Women's Humanitarian Leadership Fund

Lessons on power, trust and impact

Publication date: 2 December 2025
Author: Oxfam, Action Aid

This report captures our effort to turn commitments on localization and support for women’s leadership into action – a learning journey that aimed to test, adapt and innovate through trust-based, flexible funding.

The Women’s Humanitarian Leadership Fund (WHLF) was created to put this vision into practice. In its first phase in Ukraine, Oxfam and ActionAid together with twelve Women’s Rights Organizations (WROs), tested a simple but transformative idea: trust WROs to decide how humanitarian resources are best spent to support affected communities. Through flexible, core-style funding and light, transparent processes, the WHLF gave WROs the autonomy to act quickly, adapt to shifting realities, and strengthen their organizations from within.
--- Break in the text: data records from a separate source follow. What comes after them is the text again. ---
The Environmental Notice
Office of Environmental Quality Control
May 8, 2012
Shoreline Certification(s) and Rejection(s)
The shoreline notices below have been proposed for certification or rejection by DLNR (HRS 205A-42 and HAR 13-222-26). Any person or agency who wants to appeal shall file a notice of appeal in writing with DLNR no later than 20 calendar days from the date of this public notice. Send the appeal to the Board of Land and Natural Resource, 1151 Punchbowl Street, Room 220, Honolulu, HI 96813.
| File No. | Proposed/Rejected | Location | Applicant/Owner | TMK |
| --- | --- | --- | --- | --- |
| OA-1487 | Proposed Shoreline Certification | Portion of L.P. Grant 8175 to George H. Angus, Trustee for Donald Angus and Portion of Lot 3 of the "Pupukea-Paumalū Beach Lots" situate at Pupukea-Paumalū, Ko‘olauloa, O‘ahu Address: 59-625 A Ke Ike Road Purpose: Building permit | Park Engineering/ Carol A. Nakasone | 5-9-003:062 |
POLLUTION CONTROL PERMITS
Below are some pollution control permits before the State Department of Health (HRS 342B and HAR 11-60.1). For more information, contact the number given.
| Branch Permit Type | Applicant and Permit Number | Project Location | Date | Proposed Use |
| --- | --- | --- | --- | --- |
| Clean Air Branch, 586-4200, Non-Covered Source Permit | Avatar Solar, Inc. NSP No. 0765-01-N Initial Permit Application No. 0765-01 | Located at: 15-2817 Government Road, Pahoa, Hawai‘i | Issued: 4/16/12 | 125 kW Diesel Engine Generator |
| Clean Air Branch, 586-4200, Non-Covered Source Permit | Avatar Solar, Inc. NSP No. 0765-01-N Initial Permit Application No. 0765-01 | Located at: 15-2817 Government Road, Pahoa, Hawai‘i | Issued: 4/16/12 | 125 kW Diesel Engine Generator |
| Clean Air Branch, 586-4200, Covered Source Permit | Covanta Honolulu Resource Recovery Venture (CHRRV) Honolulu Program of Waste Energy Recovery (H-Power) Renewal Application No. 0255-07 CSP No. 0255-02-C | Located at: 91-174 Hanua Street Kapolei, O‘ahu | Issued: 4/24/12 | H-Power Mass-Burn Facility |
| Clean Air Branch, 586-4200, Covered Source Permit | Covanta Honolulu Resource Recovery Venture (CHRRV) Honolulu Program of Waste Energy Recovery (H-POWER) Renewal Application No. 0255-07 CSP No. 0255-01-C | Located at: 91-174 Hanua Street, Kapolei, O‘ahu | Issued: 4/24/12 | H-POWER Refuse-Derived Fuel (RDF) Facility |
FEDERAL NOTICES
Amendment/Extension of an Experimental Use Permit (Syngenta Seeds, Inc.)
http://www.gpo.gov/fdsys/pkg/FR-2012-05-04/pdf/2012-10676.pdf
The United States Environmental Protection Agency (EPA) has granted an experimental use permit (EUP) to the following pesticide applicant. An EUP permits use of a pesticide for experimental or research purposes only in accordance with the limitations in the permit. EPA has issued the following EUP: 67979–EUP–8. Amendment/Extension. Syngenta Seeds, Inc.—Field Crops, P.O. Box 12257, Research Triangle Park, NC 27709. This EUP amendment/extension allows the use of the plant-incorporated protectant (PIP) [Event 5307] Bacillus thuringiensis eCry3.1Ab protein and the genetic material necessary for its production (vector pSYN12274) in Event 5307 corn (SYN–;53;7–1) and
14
Piloting the WHLF was made possible through funding from the Disasters Emergency Committee (DEC), as part of its commitment to advancing locally led and feminist approaches within the Ukraine humanitarian response. The concept for the fund builds on growing evidence from localization research in Ukraine — including the DEC-funded Localization Scoping Study (2023)1 and the Humanitarian Localization Baseline (2024)2 — both of which highlighted persistent barriers to equitable partnerships, decision-making power, and direct funding for local and women-led actors. These studies underscored the need for new funding models that move beyond rhetoric to tangible redistribution of power and resources — the precise gap that the WHLF was designed to address.

The results of rolling this out in practice are clear. Even small, short-term grants generated outsized impact: increasing institutional capacity, supporting staff wellbeing, and advocacy influence. Partners described the experience as “a partnership, not control” – a rare example of equitable collaboration in a sector still predominantly shaped by control-driven, non-contextualized compliance and distorted power dynamics. The pilot initiative also revealed limits: short timelines and modest scale constrained deeper, long-term change. But the lesson is unmistakable: flexible, feminist funding works.

Now is the moment to build on it. We invite donors, non-governmental organizations (INGOs), and allies to join us in scaling and sustaining such models, so that trust, not control, becomes the standard for funding women’s leadership in crisis and beyond.